One of our goals here at Today’s Author is to help all of the writers among us to do what we love to do: write. One of the best ways to accomplish this is by talking to each other and learning from each other. Our Writers Circle series is designed to do just that – provide a chance for us to discuss writing, editing and publishing questions.
This week’s topic is:
Today we’d like to discuss how you begin new projects. Do you always make a plan before you start writing the story? Do you fly by the seat of your pants and write whatever comes to mind? Do you use some sort of blended method? Is your strategy different for longer works than it is for shorter works?
Discuss this topic here in the comments or head on over to the forums to start or engage in a more thorough discussion.
Sometimes I have a “plan” or assignment I am working from, but just as often I do a free writing session and see what comes out. Normally the seed of an idea comes to me after I’ve been doing something like walking by the ocean or in the woods or even just doing some yard work around the house. Often the idea for a story or a poem comes from a question I ask. Sometimes I’ll look at something and ask how did it get that way? Or what would I do in a situation like that.
My first novel, I was a “pantser” – I didn’t know how the story was going to go until I got there. This slowed me down, I’m sure, because I occasionally hit a dead end, then had to back up and go another direction.
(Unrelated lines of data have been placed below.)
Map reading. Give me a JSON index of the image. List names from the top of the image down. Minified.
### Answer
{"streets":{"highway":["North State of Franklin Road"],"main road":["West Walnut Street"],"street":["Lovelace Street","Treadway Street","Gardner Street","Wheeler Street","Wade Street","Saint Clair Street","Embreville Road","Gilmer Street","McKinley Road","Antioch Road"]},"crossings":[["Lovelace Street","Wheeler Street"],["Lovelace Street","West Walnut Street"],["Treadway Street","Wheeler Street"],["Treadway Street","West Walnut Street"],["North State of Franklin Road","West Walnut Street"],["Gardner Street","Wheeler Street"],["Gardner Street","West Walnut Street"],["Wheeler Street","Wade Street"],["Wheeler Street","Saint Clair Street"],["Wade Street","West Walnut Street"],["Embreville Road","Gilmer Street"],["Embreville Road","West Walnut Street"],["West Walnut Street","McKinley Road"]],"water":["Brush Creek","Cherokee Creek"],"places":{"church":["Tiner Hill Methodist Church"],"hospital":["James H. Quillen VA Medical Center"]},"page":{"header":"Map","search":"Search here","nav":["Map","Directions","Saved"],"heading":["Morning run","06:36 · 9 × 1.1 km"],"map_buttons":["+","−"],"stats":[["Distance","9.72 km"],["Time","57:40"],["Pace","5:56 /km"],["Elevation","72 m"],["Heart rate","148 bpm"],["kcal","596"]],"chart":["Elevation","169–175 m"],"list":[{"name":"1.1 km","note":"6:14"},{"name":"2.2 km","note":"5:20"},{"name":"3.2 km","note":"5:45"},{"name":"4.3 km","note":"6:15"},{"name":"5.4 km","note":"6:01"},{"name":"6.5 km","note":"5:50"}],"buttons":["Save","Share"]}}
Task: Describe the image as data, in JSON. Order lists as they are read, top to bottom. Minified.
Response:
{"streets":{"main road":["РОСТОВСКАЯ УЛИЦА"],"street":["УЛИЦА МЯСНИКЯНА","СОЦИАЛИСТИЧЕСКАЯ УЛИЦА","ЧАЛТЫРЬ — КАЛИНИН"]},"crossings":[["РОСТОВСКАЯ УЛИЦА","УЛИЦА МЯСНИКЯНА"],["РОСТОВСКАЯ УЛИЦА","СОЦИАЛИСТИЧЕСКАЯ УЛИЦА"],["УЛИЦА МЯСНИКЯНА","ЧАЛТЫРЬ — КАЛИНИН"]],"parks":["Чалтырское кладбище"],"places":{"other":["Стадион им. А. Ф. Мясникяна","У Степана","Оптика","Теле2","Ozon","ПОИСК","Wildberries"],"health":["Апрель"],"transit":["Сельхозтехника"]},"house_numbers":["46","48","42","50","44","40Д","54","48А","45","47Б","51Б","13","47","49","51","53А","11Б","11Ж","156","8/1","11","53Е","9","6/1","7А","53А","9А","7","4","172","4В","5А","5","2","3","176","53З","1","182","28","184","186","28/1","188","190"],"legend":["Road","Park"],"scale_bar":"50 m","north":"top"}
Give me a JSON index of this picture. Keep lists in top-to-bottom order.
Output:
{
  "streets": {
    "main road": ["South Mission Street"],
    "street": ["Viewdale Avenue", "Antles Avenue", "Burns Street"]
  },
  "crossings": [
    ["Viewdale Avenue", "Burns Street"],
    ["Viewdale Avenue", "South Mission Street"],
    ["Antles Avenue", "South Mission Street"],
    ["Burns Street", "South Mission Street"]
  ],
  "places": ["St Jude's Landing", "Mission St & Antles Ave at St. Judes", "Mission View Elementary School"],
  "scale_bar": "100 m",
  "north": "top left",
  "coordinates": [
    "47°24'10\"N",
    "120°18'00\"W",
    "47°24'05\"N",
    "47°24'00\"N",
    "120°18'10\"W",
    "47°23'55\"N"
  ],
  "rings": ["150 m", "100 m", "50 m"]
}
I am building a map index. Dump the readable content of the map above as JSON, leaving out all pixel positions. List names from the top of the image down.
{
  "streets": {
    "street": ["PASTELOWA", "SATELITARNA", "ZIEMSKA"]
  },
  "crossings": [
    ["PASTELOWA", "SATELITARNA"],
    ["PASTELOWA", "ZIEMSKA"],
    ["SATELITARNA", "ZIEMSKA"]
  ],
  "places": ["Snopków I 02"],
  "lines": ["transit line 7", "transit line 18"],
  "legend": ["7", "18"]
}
Now, once I have an idea I’m excited about, I will write a summary of the plot – a very general one, and not detailed. Then each time I start writing, I’ll hand-write for five minutes the scene I plan to write that day. Again, very generally, but it helps me write a lot faster and with direction.
So I’m a mix now of pantsing and planning. I do plot out a book (though that plot is very flexible), and I do make a general blurb to myself about a scene, but otherwise, my characters largely drive themselves.
Not that I’ve had time to write my own stuff lately as I’m buried in academic writing, but that’s what I do when I can. 🙂
For many years I considered myself a pantser. I thought I just sat down and spun out whatever came to mind, going back later and fixing the messy parts. Now I realize I’m an organic writer, coming from a combination of well planned and detailed notes with a natural flow of the story. It allows what is intuitive, maybe even poetic, to merge with my near obsessive need to understand every mechanical or historical detail.